The MLS transfer window closes on Aug. 8, although teams can still add players who are out of contract, either from clubs within or outside the league, until the roster freeze deadline of Sept. 13. A source told sportsnet.ca that the club has been in talks with Spanish winger Alvaro Rey, who was on a trial with TFC earlier this summer.

So far, though, the team hasn’t added to a thin and somewhat depleted roster.

“Everybody is trying their hardest to get it done. I think there will be a few announcements the next couple of days. … Hopefully we’ll get it over the (finish) line as soon as possible,” Nelsen revealed on Tuesday.

Nelsen said that they have identified their major transfer targets, but that if deals with those players don’t materialize, they have backup options.

“We’ve done our due diligence and we’ve got the guys lined up.
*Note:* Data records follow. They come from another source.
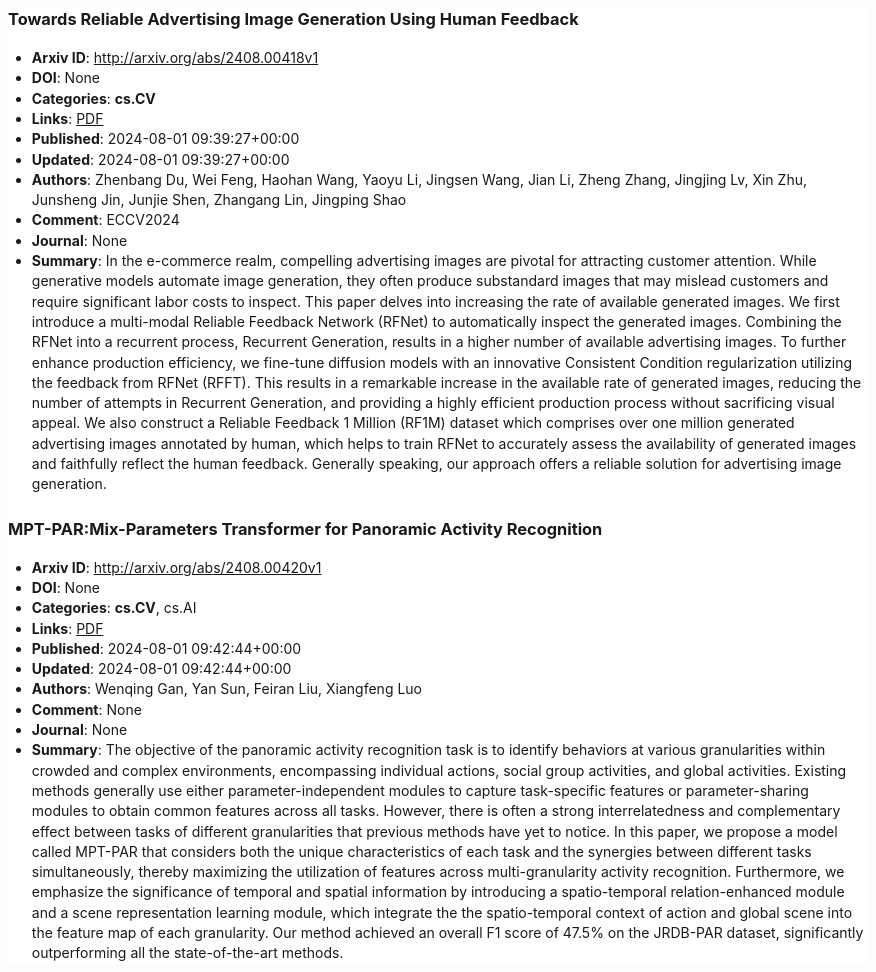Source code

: 

### Towards Reliable Advertising Image Generation Using Human Feedback
- **Arxiv ID**: http://arxiv.org/abs/2408.00418v1
- **DOI**: None
- **Categories**: **cs.CV**
- **Links**: [PDF](http://arxiv.org/pdf/2408.00418v1)
- **Published**: 2024-08-01 09:39:27+00:00
- **Updated**: 2024-08-01 09:39:27+00:00
- **Authors**: Zhenbang Du, Wei Feng, Haohan Wang, Yaoyu Li, Jingsen Wang, Jian Li, Zheng Zhang, Jingjing Lv, Xin Zhu, Junsheng Jin, Junjie Shen, Zhangang Lin, Jingping Shao
- **Comment**: ECCV2024
- **Journal**: None
- **Summary**: In the e-commerce realm, compelling advertising images are pivotal for attracting customer attention. While generative models automate image generation, they often produce substandard images that may mislead customers and require significant labor costs to inspect. This paper delves into increasing the rate of available generated images. We first introduce a multi-modal Reliable Feedback Network (RFNet) to automatically inspect the generated images. Combining the RFNet into a recurrent process, Recurrent Generation, results in a higher number of available advertising images. To further enhance production efficiency, we fine-tune diffusion models with an innovative Consistent Condition regularization utilizing the feedback from RFNet (RFFT). This results in a remarkable increase in the available rate of generated images, reducing the number of attempts in Recurrent Generation, and providing a highly efficient production process without sacrificing visual appeal. We also construct a Reliable Feedback 1 Million (RF1M) dataset which comprises over one million generated advertising images annotated by human, which helps to train RFNet to accurately assess the availability of generated images and faithfully reflect the human feedback. Generally speaking, our approach offers a reliable solution for advertising image generation.



### MPT-PAR:Mix-Parameters Transformer for Panoramic Activity Recognition
- **Arxiv ID**: http://arxiv.org/abs/2408.00420v1
- **DOI**: None
- **Categories**: **cs.CV**, cs.AI
- **Links**: [PDF](http://arxiv.org/pdf/2408.00420v1)
- **Published**: 2024-08-01 09:42:44+00:00
- **Updated**: 2024-08-01 09:42:44+00:00
- **Authors**: Wenqing Gan, Yan Sun, Feiran Liu, Xiangfeng Luo
- **Comment**: None
- **Journal**: None
- **Summary**: The objective of the panoramic activity recognition task is to identify behaviors at various granularities within crowded and complex environments, encompassing individual actions, social group activities, and global activities. Existing methods generally use either parameter-independent modules to capture task-specific features or parameter-sharing modules to obtain common features across all tasks. However, there is often a strong interrelatedness and complementary effect between tasks of different granularities that previous methods have yet to notice. In this paper, we propose a model called MPT-PAR that considers both the unique characteristics of each task and the synergies between different tasks simultaneously, thereby maximizing the utilization of features across multi-granularity activity recognition. Furthermore, we emphasize the significance of temporal and spatial information by introducing a spatio-temporal relation-enhanced module and a scene representation learning module, which integrate the the spatio-temporal context of action and global scene into the feature map of each granularity. Our method achieved an overall F1 score of 47.5\% on the JRDB-PAR dataset, significantly outperforming all the state-of-the-art methods.
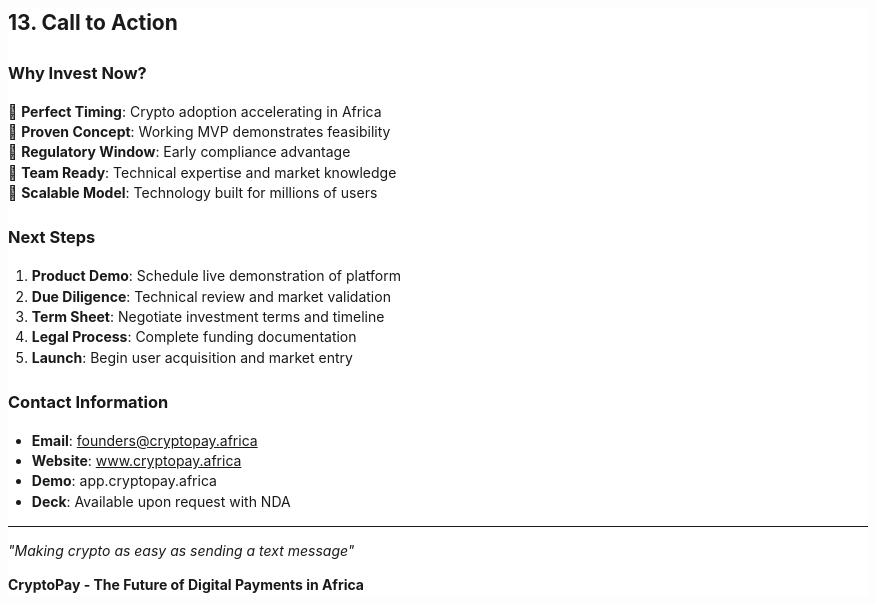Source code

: 
## 13. Call to Action

### Why Invest Now?
🚀 **Perfect Timing**: Crypto adoption accelerating in Africa  
🚀 **Proven Concept**: Working MVP demonstrates feasibility  
🚀 **Regulatory Window**: Early compliance advantage  
🚀 **Team Ready**: Technical expertise and market knowledge  
🚀 **Scalable Model**: Technology built for millions of users  

### Next Steps
1. **Product Demo**: Schedule live demonstration of platform
2. **Due Diligence**: Technical review and market validation
3. **Term Sheet**: Negotiate investment terms and timeline
4. **Legal Process**: Complete funding documentation
5. **Launch**: Begin user acquisition and market entry

### Contact Information
- **Email**: founders@cryptopay.africa
- **Website**: www.cryptopay.africa
- **Demo**: app.cryptopay.africa
- **Deck**: Available upon request with NDA

---

*"Making crypto as easy as sending a text message"*

**CryptoPay - The Future of Digital Payments in Africa**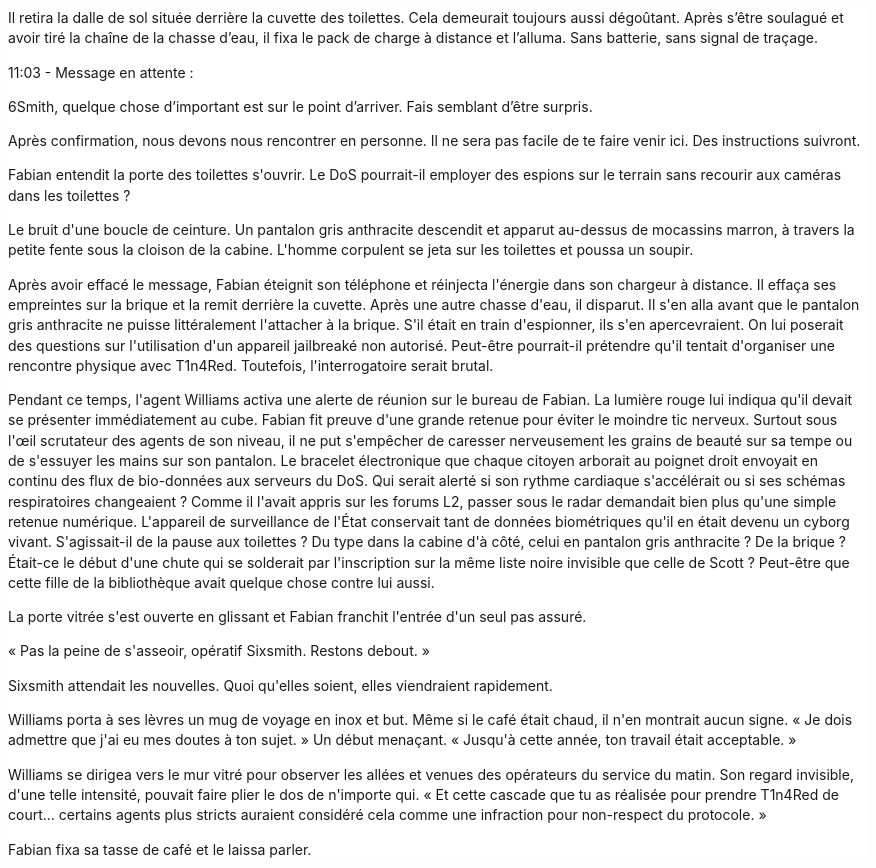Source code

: Il retira la dalle de sol située derrière la cuvette des toilettes. Cela demeurait toujours aussi dégoûtant. Après s’être soulagué et avoir tiré la chaîne de la chasse d’eau, il fixa le pack de charge à distance et l’alluma. Sans batterie, sans signal de traçage.

11:03 - Message en attente :

6Smith, quelque chose d’important est sur le point d’arriver. Fais semblant d’être surpris.

Après confirmation, nous devons nous rencontrer en personne. Il ne sera pas facile de te faire venir ici. Des instructions suivront.

Fabian entendit la porte des toilettes s'ouvrir. Le DoS pourrait-il employer des espions sur le terrain sans recourir aux caméras dans les toilettes ?

Le bruit d'une boucle de ceinture. Un pantalon gris anthracite descendit et apparut au-dessus de mocassins marron, à travers la petite fente sous la cloison de la cabine. L'homme corpulent se jeta sur les toilettes et poussa un soupir.

Après avoir effacé le message, Fabian éteignit son téléphone et réinjecta l'énergie dans son chargeur à distance. Il effaça ses empreintes sur la brique et la remit derrière la cuvette. Après une autre chasse d'eau, il disparut. Il s'en alla avant que le pantalon gris anthracite ne puisse littéralement l'attacher à la brique. S'il était en train d'espionner, ils s'en apercevraient. On lui poserait des questions sur l'utilisation d'un appareil jailbreaké non autorisé. Peut-être pourrait-il prétendre qu'il tentait d'organiser une rencontre physique avec T1n4Red. Toutefois, l'interrogatoire serait brutal.

Pendant ce temps, l'agent Williams activa une alerte de réunion sur le bureau de Fabian. La lumière rouge lui indiqua qu'il devait se présenter immédiatement au cube. Fabian fit preuve d'une grande retenue pour éviter le moindre tic nerveux. Surtout sous l'œil scrutateur des agents de son niveau, il ne put s'empêcher de caresser nerveusement les grains de beauté sur sa tempe ou de s'essuyer les mains sur son pantalon. Le bracelet électronique que chaque citoyen arborait au poignet droit envoyait en continu des flux de bio-données aux serveurs du DoS. Qui serait alerté si son rythme cardiaque s'accélérait ou si ses schémas respiratoires changeaient ? Comme il l'avait appris sur les forums L2, passer sous le radar demandait bien plus qu'une simple retenue numérique. L'appareil de surveillance de l'État conservait tant de données biométriques qu'il en était devenu un cyborg vivant. S'agissait-il de la pause aux toilettes ? Du type dans la cabine d'à côté, celui en pantalon gris anthracite ? De la brique ? Était-ce le début d'une chute qui se solderait par l'inscription sur la même liste noire invisible que celle de Scott ? Peut-être que cette fille de la bibliothèque avait quelque chose contre lui aussi.

La porte vitrée s'est ouverte en glissant et Fabian franchit l'entrée d'un seul pas assuré.

« Pas la peine de s'asseoir, opératif Sixsmith. Restons debout. »

Sixsmith attendait les nouvelles. Quoi qu'elles soient, elles viendraient rapidement.

Williams porta à ses lèvres un mug de voyage en inox et but. Même si le café était chaud, il n'en montrait aucun signe. « Je dois admettre que j'ai eu mes doutes à ton sujet. » Un début menaçant. « Jusqu'à cette année, ton travail était acceptable. »

Williams se dirigea vers le mur vitré pour observer les allées et venues des opérateurs du service du matin. Son regard invisible, d'une telle intensité, pouvait faire plier le dos de n'importe qui. « Et cette cascade que tu as réalisée pour prendre T1n4Red de court... certains agents plus stricts auraient considéré cela comme une infraction pour non-respect du protocole. »

Fabian fixa sa tasse de café et le laissa parler.
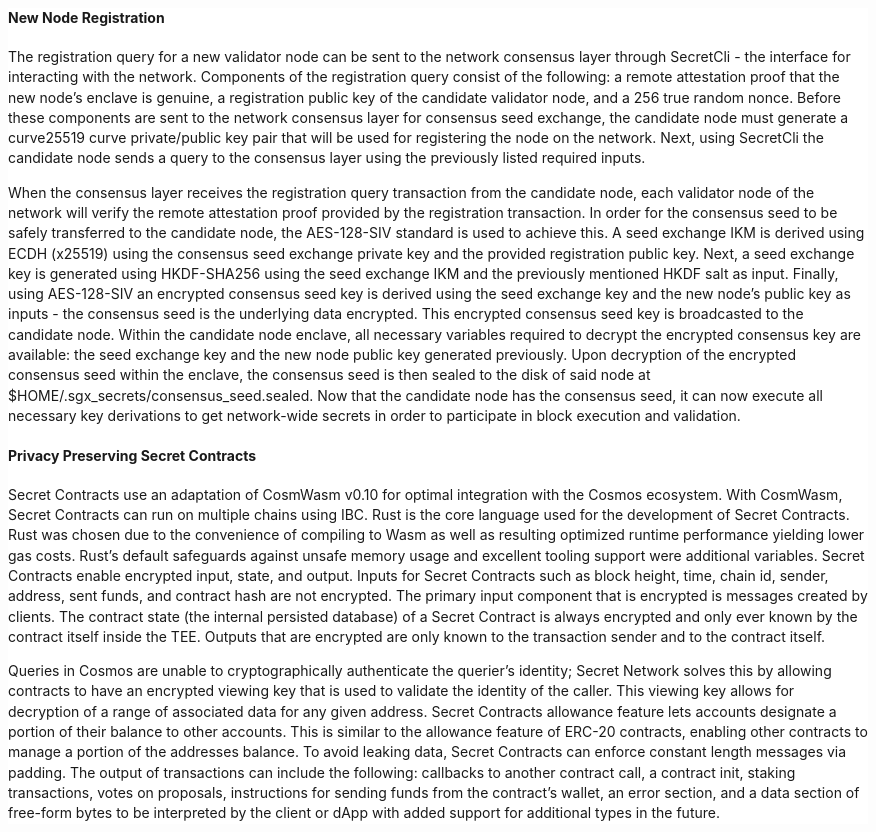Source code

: #### New Node Registration

The registration query for a new validator node can be sent to the network consensus layer through SecretCli - the interface for interacting with the network. Components of the registration query consist of the following: a remote attestation proof that the new node’s enclave is genuine, a registration public key of the candidate validator node, and a 256 true random nonce. Before these components are sent to the network consensus layer for consensus seed exchange, the candidate node must generate a curve25519 curve private/public key pair that will be used for registering the node on the network. Next, using SecretCli the candidate node sends a query to the consensus layer using the previously listed required inputs.

When the consensus layer receives the registration query transaction from the candidate node, each validator node of the network will verify the remote attestation proof provided by the registration transaction. In order for the consensus seed to be safely transferred to the candidate node, the AES-128-SIV standard is used to achieve this. A seed exchange IKM is derived using ECDH (x25519) using the consensus seed exchange private key and the provided registration public key. Next, a seed exchange key is generated using HKDF-SHA256 using the seed exchange IKM and the previously mentioned HKDF salt as input. Finally, using AES-128-SIV an encrypted consensus seed key is derived using the seed exchange key and the new node’s public key as inputs - the consensus seed is the underlying data encrypted. This encrypted consensus seed key is broadcasted to the candidate node. Within the candidate node enclave, all necessary variables required to decrypt the encrypted consensus key are available: the seed exchange key and the new node public key generated previously. Upon decryption of the encrypted consensus seed within the enclave, the consensus seed is then sealed to the disk of said node at $HOME/.sgx_secrets/consensus_seed.sealed. Now that the candidate node has the consensus seed, it can now execute all necessary key derivations to get network-wide secrets in order to participate in block execution and validation.

#### Privacy Preserving Secret Contracts

Secret Contracts use an adaptation of CosmWasm v0.10 for optimal integration with the Cosmos ecosystem. With CosmWasm, Secret Contracts can run on multiple chains using IBC. Rust is the core language used for the development of Secret Contracts. Rust was chosen due to the convenience of compiling to Wasm as well as resulting optimized runtime performance yielding lower gas costs. Rust’s default safeguards against unsafe memory usage and excellent tooling support were additional variables. Secret Contracts enable encrypted input, state, and output. Inputs for Secret Contracts such as block height, time, chain id, sender, address, sent funds, and contract hash are not encrypted. The primary input component that is encrypted is messages created by clients. The contract state (the internal persisted database) of a Secret Contract is always encrypted and only ever known by the contract itself inside the TEE. Outputs that are encrypted are only known to the transaction sender and to the contract itself.

Queries in Cosmos are unable to cryptographically authenticate the querier’s identity; Secret Network solves this by allowing contracts to have an encrypted viewing key that is used to validate the identity of the caller. This viewing key allows for decryption of a range of associated data for any given address. Secret Contracts allowance feature lets accounts designate a portion of their balance to other accounts. This is similar to the allowance feature of ERC-20 contracts, enabling other contracts to manage a portion of the addresses balance. To avoid leaking data, Secret Contracts can enforce constant length messages via padding. The output of transactions can include the following: callbacks to another contract call, a contract init, staking transactions, votes on proposals, instructions for sending funds from the contract’s wallet, an error section, and a data section of free-form bytes to be interpreted by the client or dApp with added support for additional types in the future.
If they fall away, we’ve got replacements,” Nelsen explained.

Not for the first time, Nelsen stressed that TFC won’t be rushed into signing new players just because the team is going through a scoring drought.

“I know there’s an urgency but we have to do it right. We have to get the exact right person on the right terms, and if it’s not best for the club for the short- and long-term future then we’re just reliving the past,” Nelsen explained.

Signing players ad hoc has been a problem that has plagued TFC in the past, according to Nelsen, and he and Payne want to avoid making the same mistakes.

“You can go out there and take a risk on certain players but that’s what’s happened in the past here. To fix a long-term problem you don’t put in a short-term solution,” Nelsen stated. “I have to look at the bigger picture and look at next season and the years beyond. I want to put a foundation in place where not just for the next three months but for the next three years we’ll have a team that’ll be stable.

“Once it’s done right, we won’t have to bring in replacement after replacement after replacement. That’s what’s been happening here for the past seven years.”
Kovermans’ future

Koevermans only recently returned to action after suffering a season-ending knee injury last July.

The Dutch forward made a few appearances for the Reds but now finds himself back on the sidelines with a calf tear, and is expected to miss at least two more weeks of action.

At 34, there are some doubts as to whether Koevermans can make a full recovery and be a positive contributor to the TFC cause.

Nelsen was quick to shoot down questions as to whether or not Koevermans has played his last game for Toronto, and he reaffirmed that the designated player remains in his plans going forward.

“These things are normal for ACL injuries and guys of Danny’s age. To pick up little niggling injuries is normal. We’re trying to ease him back in as much as we can,” Nelsen said.

“When he gets back, hopefully he’ll be stronger and he can help us down the stretch.